NASA is baffled after failing to find any trace of India’s moon lander Chandrayaan-2, which mysteriously disappeared earlier this year after it crashed onto the lunar surface.
Things took a disastrous turn when India’s Chandrayaan-2 spacecraft attempted to land on the Moon on September 6. As it approached the Moon’s south pole, where it had planned to land in order to confirm the presence of water ice, the Indian Space Research Organisation (ISRO) lost contact with the machine. It was presumed the machine crashed into lunar surface but after more than a month of searching, there has been no evidence of Chandrayaan-2 found.
Chairman of ISRO, Kailasavadivoo Sivan, had earlier said the space agency had used thermal imaging to locate the lander, which is nicknamed Vikram, in a crater.
However, a NASA-led search has yielded no results.
Conspiracy theorists quickly jumped to suggest aliens were responsible for the missing Vikram but NASA had a more reasonable response – scientists are looking in the wrong place.
Noah Edward Petro, the Project Scientist for NASA’s Lunar Reconnaissance Orbiter, told Press Trust of India: “The Lunar Reconnaissance Orbiter imaged the area of the targeted Chandrayaan-2 Vikram landing site on October 14 but did not observe any evidence of the lander.”

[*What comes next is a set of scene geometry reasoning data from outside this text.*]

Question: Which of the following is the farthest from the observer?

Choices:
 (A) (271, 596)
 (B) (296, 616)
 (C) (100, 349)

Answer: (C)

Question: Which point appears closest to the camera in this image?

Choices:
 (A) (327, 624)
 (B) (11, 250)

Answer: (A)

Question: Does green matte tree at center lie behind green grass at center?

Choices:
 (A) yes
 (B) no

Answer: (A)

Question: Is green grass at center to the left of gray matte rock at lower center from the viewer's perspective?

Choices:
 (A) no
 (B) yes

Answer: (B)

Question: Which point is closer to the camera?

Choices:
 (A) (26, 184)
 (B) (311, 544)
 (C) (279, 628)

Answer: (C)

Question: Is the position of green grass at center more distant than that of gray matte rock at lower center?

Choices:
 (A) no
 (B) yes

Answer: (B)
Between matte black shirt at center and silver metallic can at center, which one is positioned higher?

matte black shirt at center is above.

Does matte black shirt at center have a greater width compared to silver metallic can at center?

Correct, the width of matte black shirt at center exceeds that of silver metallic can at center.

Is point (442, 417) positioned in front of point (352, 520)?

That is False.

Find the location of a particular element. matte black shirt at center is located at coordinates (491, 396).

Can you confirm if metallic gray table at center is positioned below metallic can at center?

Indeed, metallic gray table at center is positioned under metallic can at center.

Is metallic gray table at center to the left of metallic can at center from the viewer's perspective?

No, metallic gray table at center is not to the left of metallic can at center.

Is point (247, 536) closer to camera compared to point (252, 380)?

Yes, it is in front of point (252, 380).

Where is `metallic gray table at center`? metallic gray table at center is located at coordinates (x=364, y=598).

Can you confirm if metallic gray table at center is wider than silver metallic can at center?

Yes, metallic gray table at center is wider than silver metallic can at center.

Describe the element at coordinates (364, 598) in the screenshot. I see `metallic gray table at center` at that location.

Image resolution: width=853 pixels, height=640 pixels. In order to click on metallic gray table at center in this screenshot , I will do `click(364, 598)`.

John Keller, Deputy Project Scientist LRO Mission, said: “It is possible that Vikram is located in a shadow or outside of the search area. Because of the low latitude, approximately 70 degrees south, the area is never completely free of shadows.”
The Chandrayaan-2, which cost roughly $140million (£114million), was intended to study moon craters which are thought to contain water deposits.
The permanent craters were confirmed by the Chandrayaan-1 mission in 2008.
It is not clear what damage the lander suffered during its descent.
So far, the US, Russia and China are the only countries to have successfully landed on the Moon’s surface.
Earlier this year, Israel’s unscrewed Beresheet spacecraft suffered an unfortunate blow after crashing during a Moon landing attempt.
The Chandrayaan-2 spacecraft carrying the Vikram lander launched from Sriharikota in southern India on July 22.
India’s first lunar mission, Chandrayaan-1 orbited the moon in 2008 but did not land.
Now, a British firm Spacebit – a London-based startup – plans to launch its robotic “crawler” to the moon by 2021, making it the first time the UK will get to the moon, if all goes to plan.
Spacebit is working in conjunction with US firm Astrobotic which was rewarded a $79.5m (£65m) contract to transport 14 instruments to the lunar surface.
The British firm has high ambitions for when it reaches the moon, including helping to set up a permanent base.